MILWAUKEE (AP) -- Milwaukee prosecutors weighing criminal charges for an inmate's dehydration death said Tuesday that the jail's commander failed to inform police about the existence of surveillance video showing a guard shutting off water to the cell and never turning it back on.
The assertion came during the second day of a weeklong inquest by the Milwaukee County District Attorney's Office to determine whether jail staff should be charged in the April 24, 2016, death of 38-year-old Terrill Thomas. He was alone in his cell for seven days without water, prosecutors say, before dying of what the medical examiner termed "profound dehydration."
A current and a former jail captain both testified Tuesday that the video showed a guard turning off water to the cell on April 17, shortly before Thomas was transferred there after he stuffed a mattress in a toilet to flood the cell he was previously in.
Capt. George Gold testified that his jail commander, Nancy Lee Evans, directed him to review the video the day after Thomas died and report to her what he saw. Gold said after the guard turned off the water he didn't see anyone turn it back on.
"They lock him up and then they never let him out until they take him out dead, correct?" Assistant District Attorney Kurt Bentley asked Gold, who agreed.
Thomas' family has said he was having a mental breakdown when police arrested him April 14, 2016, for shooting a man in front of his parents' house and later firing a gun inside a casino.
Gold said Evans "was very surprised" to hear what the video showed. But when Evans took the stand later Tuesday she denied Gold ever told her about the water being shut off and said it was several months before she became aware that dehydration was the cause of Thomas' death.

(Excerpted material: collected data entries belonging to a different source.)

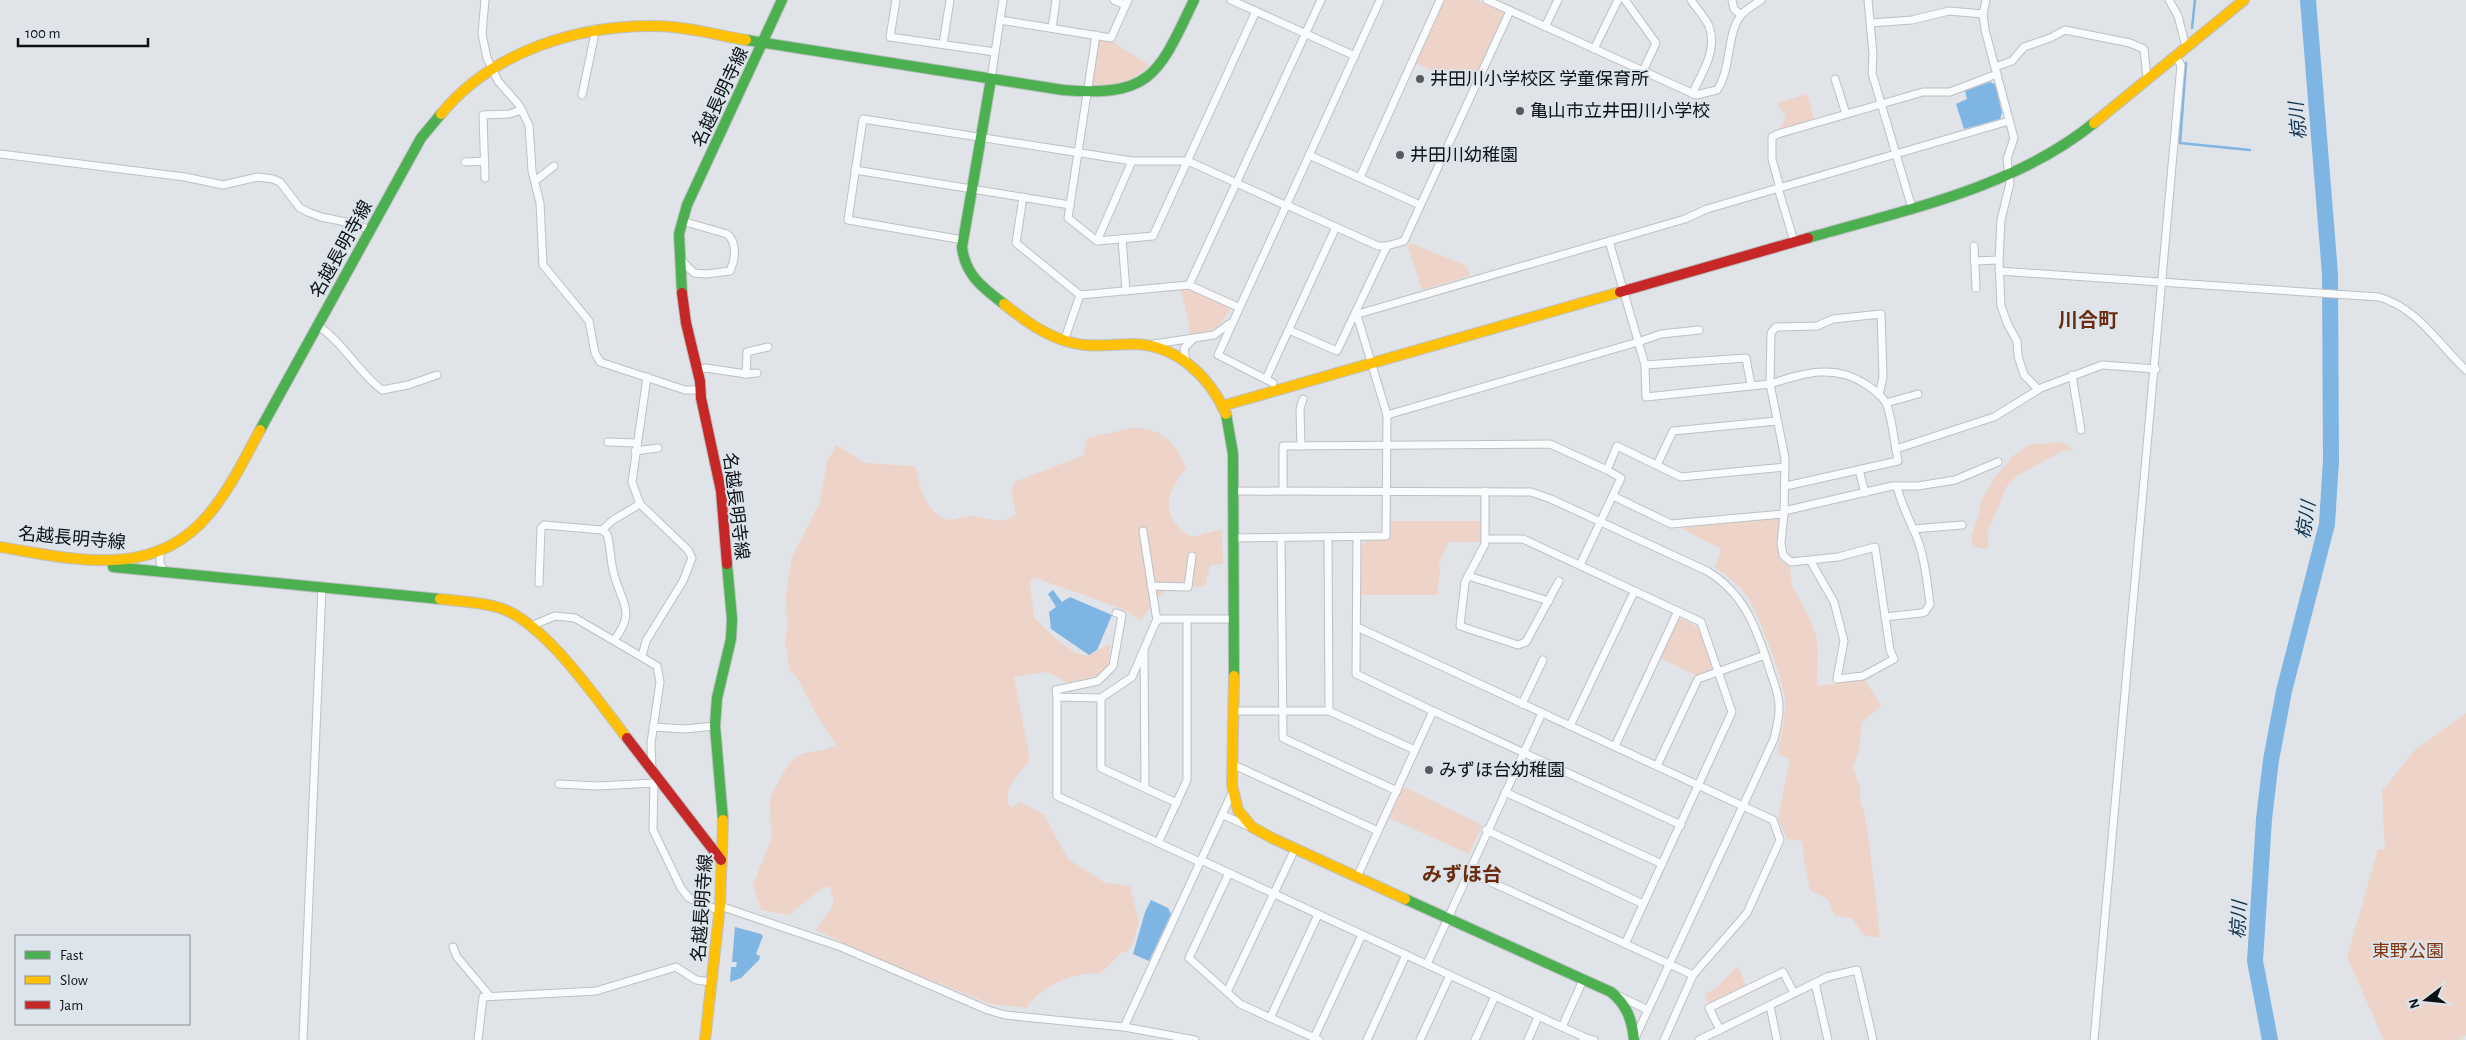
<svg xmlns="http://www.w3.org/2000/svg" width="2466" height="1040" font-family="'Alegreya Sans','Noto Sans JP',sans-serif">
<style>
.green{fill:#eed3c9}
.water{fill:#7fb5e2}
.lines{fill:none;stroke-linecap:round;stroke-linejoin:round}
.stream{stroke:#7fb5e2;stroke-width:2.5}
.river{stroke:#7fb5e2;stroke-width:16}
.street-casing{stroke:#bcc0c3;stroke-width:9}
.fast-casing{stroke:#bcc0c3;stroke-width:12}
.slow-casing{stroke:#bcc0c3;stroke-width:12}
.jam-casing{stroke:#bcc0c3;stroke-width:12}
.street{stroke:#fafbfc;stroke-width:7}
.fast{stroke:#4caf50;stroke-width:10}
.slow{stroke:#ffc107;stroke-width:10}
.jam{stroke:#c62828;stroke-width:10}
.poi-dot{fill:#585b5e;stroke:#dce5ec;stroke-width:2}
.labels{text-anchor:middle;stroke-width:4;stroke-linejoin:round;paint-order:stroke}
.poi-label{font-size:18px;fill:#0e1114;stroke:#dce5ec;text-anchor:start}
.street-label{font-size:18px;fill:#0e1114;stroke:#dce5ec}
.park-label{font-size:18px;fill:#82330c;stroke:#dce5ec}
.water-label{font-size:19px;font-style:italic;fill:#11314b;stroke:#dce5ec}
.quarter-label{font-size:20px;font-weight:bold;fill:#6b2b0e;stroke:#dce5ec}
</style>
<rect width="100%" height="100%" fill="#e0e4e8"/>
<g class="green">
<path d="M1445 0H1476L1502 11 1504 15 1470 89 1416 63Z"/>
<path d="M1101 39 1113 42 1149 65C1137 81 1110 88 1092 88L1098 43Z"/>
<path d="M1807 94 1814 119 1780 129 1786 117 1777 103Z"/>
<path d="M1411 243 1467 266 1470 276 1422 290 1408 246Z"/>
<path d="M1188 288 1231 308C1217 329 1216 331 1191 335L1181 289Z"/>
<path d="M1132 428C1162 428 1175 441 1186 468 1165 494 1159 518 1192 537L1222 529 1223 564 1210 565 1205 586 1168 589 1157 598 1140 621 1128 611 1033 577 1030 583 1034 617C1044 627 1070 656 1085 655 1095 654 1102 648 1110 643L1109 666 1097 676 1067 683 1047 672 1014 677 1030 760C1020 773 999 791 1011 808L1021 802 1044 815 1068 859 1105 883 1130 886 1139 923 1130 950 1121 953 1101 973C1070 973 1045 984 1026 1008L991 1004 880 960 816 930 834 904 830 886 821 889 789 915 761 910 753 885 771 840 770 799 772 793C781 779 788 757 805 753 817 750 823 752 836 745L817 716 799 681 790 670 785 643 787 629 786 595 792 557 820 502 827 462 836 445 864 463 915 466C920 484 922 503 938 515 949 525 959 516 971 516 986 517 1003 527 1016 514L1011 494 1014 482 1084 455 1087 438Z"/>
<path d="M2063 442 2074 450 2062 451 2017 476 2007 486 1987 533 1989 546 1985 549 1973 546 1971 537 1979 515 1981 501 1993 480 2013 456 2028 445Z"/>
<path d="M1776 518 1780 521 1776 542 1779 559 1790 567 1792 586 1809 617 1815 633 1818 647 1817 686 1865 680 1881 706 1862 722 1859 749 1853 767 1860 788V803L1864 810 1869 841 1880 938 1864 935 1851 918 1835 916 1828 899 1810 891 1801 841 1787 839 1778 818 1790 759 1778 754C1780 736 1786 718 1785 701 1784 680 1758 613 1747 596 1739 585 1727 575 1715 568L1721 549 1681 528Z"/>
<path d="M1391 521H1481V542H1449L1439 563 1440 572 1437 595H1360L1361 546 1366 541 1390 540Z"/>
<path d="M1683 619 1698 628 1712 666 1709 672 1698 676 1660 658 1678 620Z"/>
<path d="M2466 713V1035L2459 1040H2384L2347 957 2378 849 2385 850 2382 791 2415 750Z"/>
<path d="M1404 787 1482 825 1469 854 1389 818Z"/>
<path d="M1738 966 1746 985 1709 1004 1705 994 1716 988Z"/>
</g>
<g class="water">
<path d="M1990 82 1995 84 2002 113 2000 119 1964 129 1956 104 1967 99 1965 91Z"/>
<path d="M1053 590 1062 602 1070 597 1112 615 1097 650 1089 655 1051 629 1049 612 1056 607 1048 594Z"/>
<path d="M1151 900 1168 908 1171 914 1149 961 1133 954 1145 912Z"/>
<path d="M735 927 761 934 763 936 756 954 760 956 759 960 741 978 730 982 731 967H736L737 962H732Z"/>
</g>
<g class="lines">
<g class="stream">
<path d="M2192 28 2195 0"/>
<path d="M2186 63 2180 143 2250 150"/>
</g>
<path class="river" d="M2270 1040 2255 961 2264 819 2271 760 2284 691 2327 524 2331 461 2330 274 2308 0"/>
<g class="street-casing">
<g id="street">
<path d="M485 0 482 34 487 58 498 81 519 105 529 125 532 171 540 203 543 265 589 321 595 353 600 362 685 390H699"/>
<path d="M896 0 890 37 995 52"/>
<path d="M1114 0 1125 5"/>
<path d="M1231 0 1355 56"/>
<path d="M1487 0 1696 95 1717 90C1732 69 1726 32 1742 14 1747 9 1755 4 1761 0"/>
<path d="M1625 0 1656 43 1643 71"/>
<path d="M1691 0C1696 8 1705 17 1709 26 1718 50 1702 73 1692 94"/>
<path d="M1732 0 1734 9 1741 15"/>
<path d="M1868 0 1873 54 1872 73 1912 208"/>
<path d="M1986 0 1983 14 1985 30 2014 138 2007 159 2010 183 2001 220 1999 260 2001 306 2008 325 2017 341 2018 356 2024 375 2038 389"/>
<path d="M2169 0 2178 16 2186 47"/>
<path d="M1000 20 1111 38 1128 0"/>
<path d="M1871 23 1912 20 1949 11 1983 14"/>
<path d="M1545 27 1558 0"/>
<path d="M1052 28 1056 0"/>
<path d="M1096 35 1068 218 1097 241 1153 236 1256 11"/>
<path d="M943 44 950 0"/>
<path d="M1594 49 1618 0"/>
<path d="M1995 67 2012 61 2024 47 2050 38 2065 30 2130 43 2144 49 2147 78"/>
<path d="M991 79 1003 0"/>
<path d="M1835 79 1846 114"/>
<path d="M582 95 594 38 593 29"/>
<path d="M0 154 185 177 223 185 258 177 273 179 280 182 300 208 308 212 321 217 356 224 369 230"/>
<path d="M1309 155 1420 205"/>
<path d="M465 162 485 161"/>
<path d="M855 170 1070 205"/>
<path d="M1360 177 1440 0"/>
<path d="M485 178 483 115 509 114 522 110"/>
<path d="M535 181 554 166"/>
<path d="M1778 188 1794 241"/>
<path d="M1780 188 1772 159V137L1778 134 1923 92H1950L1997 74"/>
<path d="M1023 197 1016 243 1080 295 1189 285 1238 307"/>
<path d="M1287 205 1378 246H1387"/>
<path d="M1122 239 1126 291"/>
<path d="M963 240 848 220 863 119 1132 161H1188L1287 206"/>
<path d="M1097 241 1132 161"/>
<path d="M1609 241 1645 365 1646 397 1770 384 1785 458 1784 514 1671 524 1613 496"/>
<path d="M1974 246 1976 288"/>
<path d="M681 260 694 273 706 274 730 271C735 260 738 243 727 234L682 221"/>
<path d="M1974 261 1999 260"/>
<path d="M1999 271 2379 297C2419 309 2437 343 2466 370"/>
<path d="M1189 285 1321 0"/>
<path d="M1358 314 1685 219 1707 209 2009 121"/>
<path d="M317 325C343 342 358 372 382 390L408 385 437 375"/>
<path d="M1289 330 1337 351 1387 246 1404 241 1510 11"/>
<path d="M1064 341 1080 295"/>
<path d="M1154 344 1214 335 1229 324"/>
<path d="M1186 362 1184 348 1193 339"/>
<path d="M1645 365 1746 358 1751 385"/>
<path d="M697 370 706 368 746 374 747 352 768 347"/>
<path d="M746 374 757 373"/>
<path d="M2072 375 2081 430"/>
<path d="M1266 379 1336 227"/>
<path d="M1273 383 1218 355 1380 0"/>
<path d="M1879 395 1883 377 1881 314 1833 319 1817 326 1776 327 1771 333 1770 384C1804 373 1835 363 1867 385 1873 389 1882 396 1886 403 1892 417 1893 435 1896 449"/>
<path d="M1886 403 1918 394"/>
<path d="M1387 415 1638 342 1661 334 1699 330"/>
<path d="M608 442 636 443"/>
<path d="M1301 446 1300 409 1303 399"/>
<path d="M635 451 658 448"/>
<path d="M1657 465 1673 431 1777 421"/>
<path d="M1859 470 1865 493"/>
<path d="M1786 486 1898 461 1896 449 1994 417 2041 388 2102 365 2156 369"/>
<path d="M1233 491 1531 492 1551 499 1707 571C1743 592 1756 627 1768 664 1771 675 1776 686 1778 697 1781 711 1777 726 1774 739L1635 1038"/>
<path d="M1283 491V446L1550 444 1607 470"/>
<path d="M1485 491V539H1523L1701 622 1732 712 1625 944"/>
<path d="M1784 511 1892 486H1918L1955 480 1998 462"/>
<path d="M1784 514 1781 543 1783 555 1791 562 1838 557 1875 547 1890 650 1894 659 1863 676 1837 679 1844 641 1834 602 1810 560"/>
<path d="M1913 529 1962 525"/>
<path d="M602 530 607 534C611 547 610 561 614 574 621 603 637 611 614 640"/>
<path d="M1143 531 1157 621"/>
<path d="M1328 537 1329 711"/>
<path d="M1233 538 1386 536 1387 415 1356 312"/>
<path d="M1281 538 1283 738 1397 791"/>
<path d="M1485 539V544L1465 582 1460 626 1518 645 1526 642 1559 581"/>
<path d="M160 552V563L164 573"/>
<path d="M1580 565 1621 478 1607 470 1617 446 1681 477 1785 467"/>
<path d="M1468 576 1549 601"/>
<path d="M539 583 541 528 544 525 602 530 613 520 640 504"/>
<path d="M1151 586 1188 587 1192 556"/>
<path d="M1885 617 1921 613 1925 612 1930 604C1927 582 1925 559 1917 538 1910 520 1901 505 1897 486"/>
<path d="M531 626 555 616 575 618 657 666 660 682 651 743 652 771"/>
<path d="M1357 627 1773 820 1780 840 1747 913 1693 975"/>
<path d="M1144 651 1145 788"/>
<path d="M642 656 646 641 683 581 692 558 688 550 640 504 632 482 647 377"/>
<path d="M1057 697 1056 690 1098 681 1113 666 1122 615 1116 613"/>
<path d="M1101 698V768L1177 803"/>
<path d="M1522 704 1543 660"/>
<path d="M1234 711H1329L1415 750"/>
<path d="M1433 711 1681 825"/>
<path d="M1570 726 1634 592"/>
<path d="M653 727 685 729 715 726"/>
<path d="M1615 746 1678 611"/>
<path d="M1234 765 1378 831"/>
<path d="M1657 766 1698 679 1765 655"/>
<path d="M658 779 654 783 653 830 681 888 689 898 720 911"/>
<path d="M559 784 598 786 654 783"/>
<path d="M1505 792 1662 864"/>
<path d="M1223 815 1250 827"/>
<path d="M1486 830 1643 904"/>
<path d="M1158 843 1187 780V619"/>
<path d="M1295 849 1227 992 1240 1004 1319 1040"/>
<path d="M1201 860 1229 873"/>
<path d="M1200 862 1057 796V697L1101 698 1132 677 1157 619H1233"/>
<path d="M1467 871 1693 975 1664 1040"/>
<path d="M1357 877 1433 711 1356 674 1357 537"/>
<path d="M720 906 841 947 988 1010 1005 1015 1124 1027 1232 793"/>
<path d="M453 947 457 957 489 995"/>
<path d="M1427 964 1542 713"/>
<path d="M1815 983 1827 977 1857 970 1873 1040"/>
<path d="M1227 992 1189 958 1229 873 1562 1027 1584 1037 1583 1040"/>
<path d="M1619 996 1648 1010"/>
<path d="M1770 1006 1777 1040"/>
<path d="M1270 1018 1318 915"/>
<path d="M1124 1027 1195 1040"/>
<path d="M1562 1027 1583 980"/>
<path d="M1720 1030 1709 1008 1713 1006 1783 972 1794 993"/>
<path d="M1584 1037 1594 1040"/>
<path d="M1314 1038 1362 935"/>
<path d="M303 1040 322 588"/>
<path d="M478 1040 483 997 596 991 676 967 696 980 712 982"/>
<path d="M1367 1040 1406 955"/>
<path d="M1420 1040 1450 975"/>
<path d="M1475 1040 1495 996"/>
<path d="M1528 1040 1538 1017"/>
<path d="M1699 1040 1815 983 1828 1040"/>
<path d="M2094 1040 2181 65 2175 56"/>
</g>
</g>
<g class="fast-casing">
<g id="fast">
<path d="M746 40 1063 90C1152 97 1158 75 1194 0"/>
<path d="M991 79 962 247C965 275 983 288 1004 304"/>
<path d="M1808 238C1905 210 2014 188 2094 123"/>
<path d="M682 293 679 234 687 205 782 0"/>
<path d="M1226 414 1233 454 1234 676"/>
<path d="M260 430 421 138 441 114"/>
<path d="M113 567 440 599"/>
<path d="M723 820 715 726 717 698 731 639 732 619 727 564"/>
<path d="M1405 899 1611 992C1627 1005 1632 1020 1634 1040"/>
</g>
</g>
<g class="slow-casing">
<g id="slow">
<path d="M441 114C493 51 577 25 656 26 685 26 717 35 746 40"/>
<path d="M2094 123 2244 0"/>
<path d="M1004 304C1025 321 1047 337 1073 343 1093 348 1114 344 1134 344 1177 345 1210 377 1226 414"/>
<path d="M1222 406 1620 292"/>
<path d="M0 547C73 559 154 581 209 514 230 489 245 458 260 430"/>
<path d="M440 599C459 601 479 602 497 607 543 619 598 701 627 738"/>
<path d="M1234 676 1232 785 1238 810 1252 827 1272 838 1405 899"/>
<path d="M705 1040 720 906 723 820"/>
</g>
</g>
<g class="jam-casing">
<g id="jam">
<path d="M1620 292 1808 238"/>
<path d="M682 293 686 323 700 381 701 398 721 491 727 564"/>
<path d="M627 738 721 860"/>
</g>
</g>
<use href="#street" class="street"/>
<use href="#fast" class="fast"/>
<use href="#slow" class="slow"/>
<use href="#jam" class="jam"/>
</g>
<g class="poi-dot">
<circle cx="1420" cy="79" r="5"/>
<circle cx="1520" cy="111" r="5"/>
<circle cx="1400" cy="155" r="5"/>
<circle cx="1429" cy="770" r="5"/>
</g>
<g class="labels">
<g class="poi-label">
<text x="1430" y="85">井田川小学校区 学童保育所</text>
<text x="1530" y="117">亀山市立井田川小学校</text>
<text x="1410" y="161">井田川幼稚園</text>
<text x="1439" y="776">みずほ台幼稚園</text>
</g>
<g class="street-label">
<text transform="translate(720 97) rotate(-65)" y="6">名越長明寺線</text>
<text transform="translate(341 249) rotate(-61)" y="6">名越長明寺線</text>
<text transform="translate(736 506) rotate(83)" y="6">名越長明寺線</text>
<text transform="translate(72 538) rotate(5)" y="6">名越長明寺線</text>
<text transform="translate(702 908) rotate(-86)" y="6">名越長明寺線</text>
</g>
<g class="park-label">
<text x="2408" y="957">東野公園</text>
</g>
<g class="water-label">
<text transform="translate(2297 121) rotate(-95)" y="7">椋川</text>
<text transform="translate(2305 520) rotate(-81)" y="7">椋川</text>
<text transform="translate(2238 920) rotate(-87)" y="7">椋川</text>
</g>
<g class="quarter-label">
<text x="2088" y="327">川合町</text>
<text x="1462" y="881">みずほ台</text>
</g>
</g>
<rect x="15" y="935" width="175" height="90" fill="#dce5ec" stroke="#8a9096"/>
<rect x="25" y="951" width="25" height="8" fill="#4caf50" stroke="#8a9096"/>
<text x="60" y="960" font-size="15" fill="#0e1114">Fast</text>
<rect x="25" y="976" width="25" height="8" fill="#ffc107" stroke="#8a9096"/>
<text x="60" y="985" font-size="15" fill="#0e1114">Slow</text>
<rect x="25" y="1001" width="25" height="8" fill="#c62828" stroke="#8a9096"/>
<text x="60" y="1010" font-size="15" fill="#0e1114">Jam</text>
<g transform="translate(2426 1000) rotate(254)" stroke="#dce5ec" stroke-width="4" paint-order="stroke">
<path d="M0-4L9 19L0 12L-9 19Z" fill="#0e1114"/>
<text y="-8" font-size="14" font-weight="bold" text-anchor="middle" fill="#0e1114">N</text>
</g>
<path d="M18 38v8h130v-8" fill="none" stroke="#0e1114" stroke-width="2.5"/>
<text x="25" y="38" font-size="15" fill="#0e1114" stroke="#dce5ec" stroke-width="4" paint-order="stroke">100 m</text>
</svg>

She denied withholding evidence, but Bentley said Evans failed to direct staff to preserve the entire video and did not mention it to police until almost a year later.
"Why were you withholding this crucial evidence from the Milwaukee Police Department?" Bentley asked.
"I was not, sir," she said.
Police detectives asked her in a questionnaire they sent her last summer if there was any documentation showing whether the water was turned off the whole time or if it was turned on intermittently. The document Evans signed off on answered that "there is no documentation indicating this." However, prosecutors say Evans was aware of the tape and what it showed by then.
Bentley said Evans lied to police detectives last month when she told them it wasn't until months later that she asked Gold to review the surveillance video to check for the water being shut off. Footage is routinely erased after a certain time and by then only the latter half of the video was available.
But Bentley said Evans changed her story and said she directed the review of the video within days after she learned a forensics unit was going to examine the computer server.
The first part of the video has not been recovered.
A jury hearing the evidence will recommend whether prosecutors should file charges, but the decision will be up to the District Attorney's Office.